Reviews of peer support/consumer-provided services specifically for persons with severe mental illness have generated positive but somewhat tentative results, given the infancy of the research area (197, 203, 204). Consumer-provided services have been found to be as effective as or more effective than services provided by nonconsumers (1381, 1382). Two studies using experimental or quasi-experimental designs found reduced use of hospitalization and/or crisis services associated with peer support (207, 208). In the study by Klein et al., recipients of the consumer-delivered services also had improved social functioning, reduced substance use, and improved quality of life. In a randomized study, consumers assigned to a condition in which a consumer assisted in postdischarge network services had fewer and shorter hospitalizations, relative to comparison subjects, and functioned in the community without utilizing mental health services (205). The addition of a peer specialist to an intensive case management team, compared to addition of a nonconsumer specialist to the team, was associated with gains in some aspects of quality of life, fewer significant life problems, and improved self-esteem and social support among consumers (1383).
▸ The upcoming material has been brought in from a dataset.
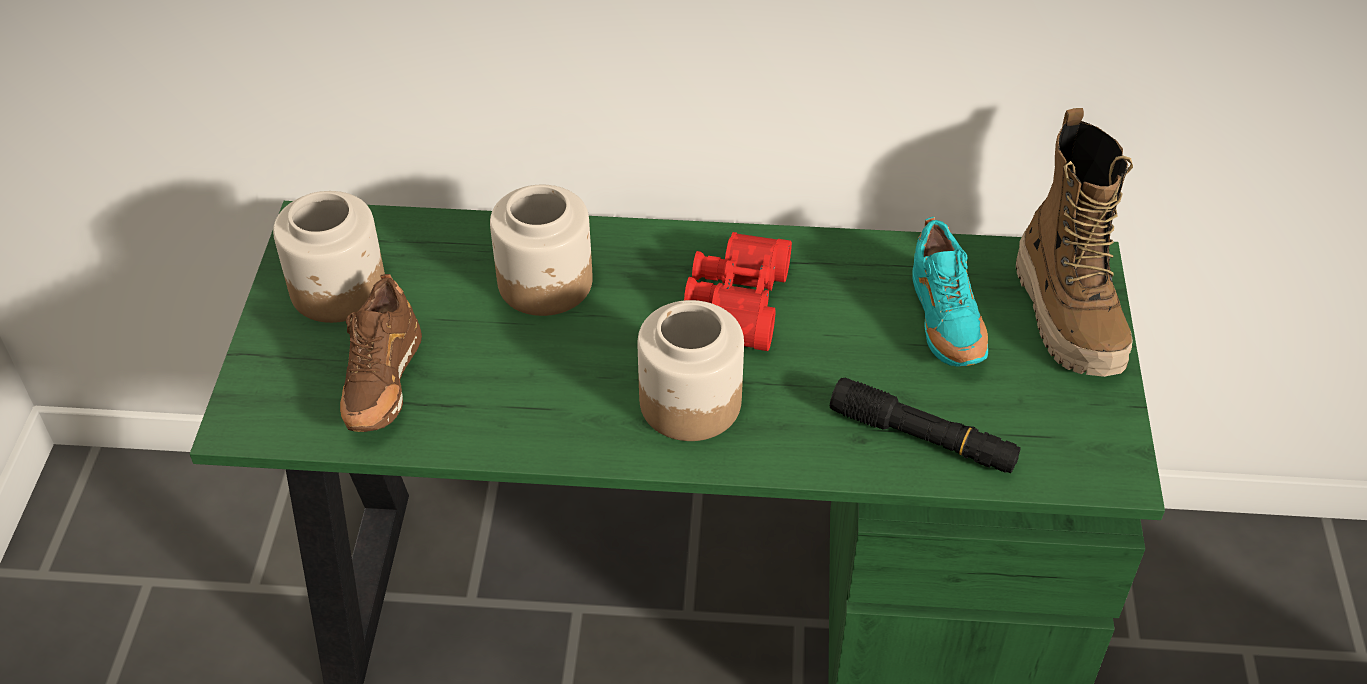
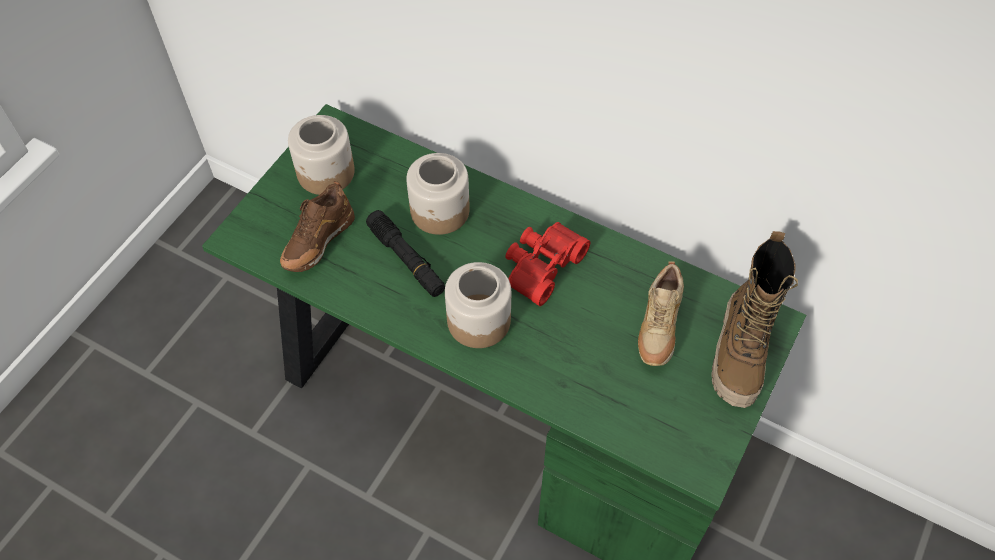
camera: 25 degrees right, 10 degrees up
(922, 438) = (600, 399): black flashlight -> black flashlight (406, 259)
(944, 325) = (658, 330): turquoise shoe -> beige shoe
Other less rigorously designed studies also found fewer hospitalizations for those served by consumers (206, 209). A consumer employment program resulted in higher rates of employment, higher earnings, and a tendency toward better vocational rehabilitation outcomes for program participants, compared with consumers who did not receive peer-supported vocational services (1384). Similarly, recipients of a consumer-operated employment program obtained employment at higher rates than found in usual employment services (1385).

b) Relative organizations

Family associations have taken on very important roles in supporting research, providing education, and supporting the families of the mentally ill (1386–1388).

The myriad services provided by family associations include (but are not limited to):

  • Education about mental illness—for the public, as well as for professionals who do not specialize in psychiatric disorders.

  • Support for research on family services—not only by raising money directly but also by advocating for government funds (1237). The National Alliance for Research on Schizophrenia and Affective Disorders, NAMI in the United States, and other associations in Europe have helped to fund and support research projects.

  • In-depth education for families. This education includes not only help lines and literature for patients and families who call with questions about medication, physicians, or community services but also information about the long-term treatment of the major psychiatric disorders. NAMI's Family-to-Family Education Program is a specific example of an organized educational program offered free to families. This program has been shown to reduce families' subjective burden of illness and improve their well-being (1238).

  • Advocacy for the rights of the mentally ill by means of legal action.

  • Crisis lines and web sites (1389).

  • Centers where consumers can meet, find support, and share their feelings with other families without (what they perceive as) "interference" from mental health professionals. Specific support groups are available for siblings and for families of children or adolescents with schizophrenia.

Studies have suggested that helping families educate and empower themselves and helping them to become more involved in service delivery results in better outcomes for the mentally ill family members (1390, 1391).